El debate sobre el estado real de las cuentas públicas escaló al confrontar directamente los números oficiales del Gobierno con el diagnóstico técnico del Fondo Monetario Internacional (FMI). Mientras el Ejecutivo sostiene que acumula casi dos años y medio de superávit financiero, el FMI cuestiona esta cifra y destaca un déficit al considerar los intereses devengados de deuda no pagada.

El Gobierno celebró los meses consecutivos con superávit primario y financiero, poniendo énfasis en la reducción del gasto público real como muestra de responsabilidad fiscal. Sin embargo, reconoció que esta disminución implicó ajustes en el presupuesto debido a menores ingresos tributarios, lo que alimenta la controversia sobre la verdadera salud fiscal.

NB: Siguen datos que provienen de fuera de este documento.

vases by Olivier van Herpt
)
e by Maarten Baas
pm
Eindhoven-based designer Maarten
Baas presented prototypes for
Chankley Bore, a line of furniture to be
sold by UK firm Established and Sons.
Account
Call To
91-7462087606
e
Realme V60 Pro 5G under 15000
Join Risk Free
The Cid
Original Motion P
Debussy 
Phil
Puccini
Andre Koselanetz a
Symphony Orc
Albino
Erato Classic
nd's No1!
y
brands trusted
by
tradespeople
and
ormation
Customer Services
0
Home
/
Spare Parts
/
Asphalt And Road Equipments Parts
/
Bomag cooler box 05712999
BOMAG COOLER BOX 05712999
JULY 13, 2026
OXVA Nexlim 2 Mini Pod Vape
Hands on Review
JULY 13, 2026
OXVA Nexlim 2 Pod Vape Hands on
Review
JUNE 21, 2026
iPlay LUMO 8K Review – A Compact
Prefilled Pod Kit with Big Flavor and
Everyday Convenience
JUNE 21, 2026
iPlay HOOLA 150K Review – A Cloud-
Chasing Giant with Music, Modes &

El eje del conflicto radica en la forma de contabilizar los intereses acumulados por bonos del Tesoro. El FMI considera que estos intereses deben reflejarse en el balance, ajustados por la inflación, lo que equivale a registrar un déficit más profundo que el comunicado por el Gobierno. Esta diferencia técnica mantiene activa una controversia sin resolución sobre la existencia o no de una «bomba fiscal» que se esconde detrás del resultado oficial.

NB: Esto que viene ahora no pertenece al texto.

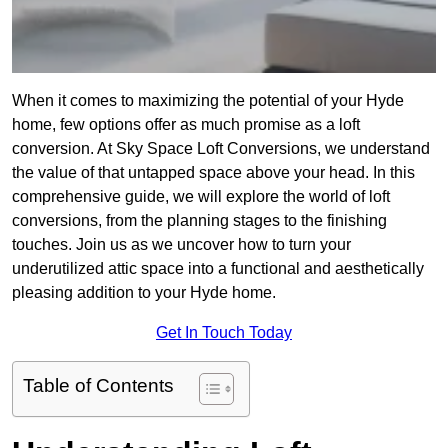
When it comes to maximizing the potential of your Hyde
home, few options offer as much promise as a loft
conversion. At Sky Space Loft Conversions, we understand
the value of that untapped space above your head. In this
comprehensive guide, we will explore the world of loft
conversions, from the planning stages to the finishing
touches. Join us as we uncover how to turn your
underutilized attic space into a functional and aesthetically
pleasing addition to your Hyde home.
Get In Touch Today
Table of Contents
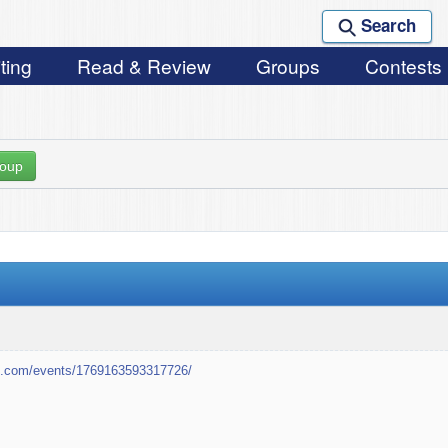
Search
ting
Read & Review
Groups
Contests
roup
k.com/events/1769163593317726/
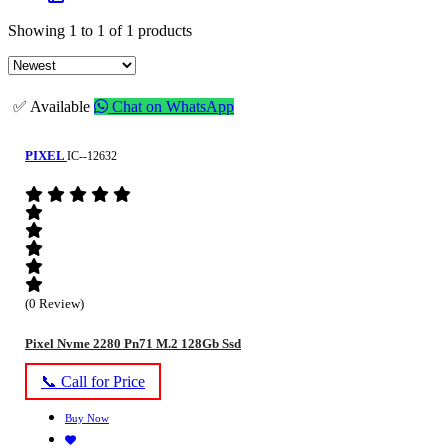
Showing 1 to 1 of 1 products
✅ Available
Chat on WhatsApp
PIXEL
IC--12632
(0 Review)
Pixel Nvme 2280 Pn71 M.2 128Gb Ssd
📞 Call for Price
Buy Now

Según el último informe del FMI, el déficit fiscal sería mayor que el declarado, debido a que se toman en cuenta los intereses devengados pero no pagados. Esta interpretación genera tensiones y pone en la agenda la necesidad de definir criterios transparentes para medir la deuda y los resultados fiscales.

Las implicaciones van más allá de la disputa política y técnica. El creciente volumen de deuda en letras ajustadas por inflación y los vencimientos a corto plazo exigen una gestión clara para evitar riesgos en la liquidez y la sostenibilidad fiscal. Por eso, acordar una metodología común se vuelve clave para mejorar la confianza de los mercados y mantener estable la política económica.

En suma, la confrontación entre el Gobierno y el FMI sobre el superávit o déficit fiscal reflejó la complejidad económica actual. La claridad y coherencia en la contabilización son esenciales para garantizar la transparencia en las finanzas públicas y fortalecer la estabilidad económica del país.